The Top 5 Unofficial Greek Houses of Boston College
No matter how many times you and your friends say, “I’m so glad BC doesn’t have Greek life!” we all know it’s a complete lie. You wish you could get rip-roarin’ drunk on free jungle juice every weekend and have guaranteed plans no matter if it’s a Saturday or Tuesday. Also, what BC student doesn’t want to attend formal in one of their hundreds of Lilly dresses or tailormade tuxedos? So if we did have the Greek life you wish we had, which one would you join?
Beta Theta Plex:
Loyal Plex-er? Never miss that morning, mid class, and night workout? You’ve come to the right place. Protein shakes are served along side the alcohol and no drunk food over 100 calories will be served. The house chef serves as a nutritionist and there is always a personal trainer on call. Not to mention tons of stairs! Initiation is workout-centered so be ready to push yourself to max once and never step foot in the Plex again.
Pi Kappa Portico:
CSOM students only! Bonus if you’re in CSOM Honors, you get to avoid a week of initiation. Do you live, love, and breathe BC business? Do you still get lunch everyday with your Portico class, even if it means alumni has to return? Well then, get excited, because you have the chance to eat with, sleep with, study with, and party with ONLY BC’s best and brightest (or so they say).

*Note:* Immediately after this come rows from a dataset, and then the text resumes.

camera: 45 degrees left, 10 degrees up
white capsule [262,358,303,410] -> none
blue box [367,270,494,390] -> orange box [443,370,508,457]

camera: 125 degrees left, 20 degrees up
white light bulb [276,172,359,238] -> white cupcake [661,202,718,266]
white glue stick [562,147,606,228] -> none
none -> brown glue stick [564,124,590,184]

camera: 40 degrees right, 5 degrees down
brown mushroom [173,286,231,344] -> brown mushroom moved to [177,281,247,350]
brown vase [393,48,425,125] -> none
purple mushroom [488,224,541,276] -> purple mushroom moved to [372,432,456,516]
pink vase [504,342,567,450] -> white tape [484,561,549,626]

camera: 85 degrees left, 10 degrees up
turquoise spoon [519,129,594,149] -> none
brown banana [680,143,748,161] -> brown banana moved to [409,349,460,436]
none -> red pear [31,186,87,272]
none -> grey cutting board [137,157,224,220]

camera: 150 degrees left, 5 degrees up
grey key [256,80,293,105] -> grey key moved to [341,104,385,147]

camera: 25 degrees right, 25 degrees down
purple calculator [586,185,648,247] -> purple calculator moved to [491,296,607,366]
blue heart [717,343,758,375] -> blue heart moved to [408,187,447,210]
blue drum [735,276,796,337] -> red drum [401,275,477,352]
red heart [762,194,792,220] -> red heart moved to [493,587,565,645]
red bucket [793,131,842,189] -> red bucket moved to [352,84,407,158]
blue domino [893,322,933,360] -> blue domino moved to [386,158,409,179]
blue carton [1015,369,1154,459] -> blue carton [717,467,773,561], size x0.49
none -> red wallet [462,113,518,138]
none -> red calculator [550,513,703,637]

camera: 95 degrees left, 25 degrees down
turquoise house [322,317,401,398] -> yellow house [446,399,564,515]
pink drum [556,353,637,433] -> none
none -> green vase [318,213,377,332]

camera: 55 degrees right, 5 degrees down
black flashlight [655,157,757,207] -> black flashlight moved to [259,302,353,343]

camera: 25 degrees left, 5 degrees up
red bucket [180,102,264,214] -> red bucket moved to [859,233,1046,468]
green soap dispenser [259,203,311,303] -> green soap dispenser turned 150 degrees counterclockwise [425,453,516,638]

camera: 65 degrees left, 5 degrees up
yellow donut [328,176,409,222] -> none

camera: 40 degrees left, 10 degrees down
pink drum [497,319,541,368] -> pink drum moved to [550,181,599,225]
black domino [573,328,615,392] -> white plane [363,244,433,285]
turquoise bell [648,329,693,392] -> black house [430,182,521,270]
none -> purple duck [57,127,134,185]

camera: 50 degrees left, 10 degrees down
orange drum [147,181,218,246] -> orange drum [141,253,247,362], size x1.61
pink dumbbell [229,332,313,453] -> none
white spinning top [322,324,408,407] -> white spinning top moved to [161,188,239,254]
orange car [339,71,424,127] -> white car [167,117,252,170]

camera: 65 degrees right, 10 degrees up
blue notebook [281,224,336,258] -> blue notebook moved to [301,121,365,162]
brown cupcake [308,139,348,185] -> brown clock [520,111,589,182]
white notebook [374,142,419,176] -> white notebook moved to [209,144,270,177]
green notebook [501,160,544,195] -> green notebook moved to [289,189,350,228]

Every school needs that one sorority or frat that takes the rejects. Alpha Eag will be filled with the basics of BC and those people you seem to just see everywhere. It’s the happening place for anyone who thinks they’re someone on the Heights, but haven’t completely figured it out yet. However, much like all those service clubs you apply for and get denied, don’t set your hopes too high, because rejection is still a possibility.
Pi Kappa Alpha (Hike):
Run by Boston College’s most esteemed athletic program, BC Greek Life presents you Hike. (This refers to the football team if you haven’t picked up on that.) This house only allows the football team and other athletic teams that can pass through their initiation, which includes case racing our biggest linebacker up and down the million dollar stairs fifty times in full equipment, and maintaining an air of importance even though you haven’t seen success in several years.
Delta Delta Jesuit:
This one’s for all those Eags who chose BC because the Jesuits are in charge. Don’t worry, this house is located in the basement chapel of St. Ignatius and social events are just mass followed by a prayer service, every hour on the hour. This house is a safe place for all those who are faithful, but don’t be surprised if you find them JesuLIT.
BC might not have “real” Greek houses, but campus is rife with clubs and cults and Jesuits. You’ll find your place, so long as it’s not at BU.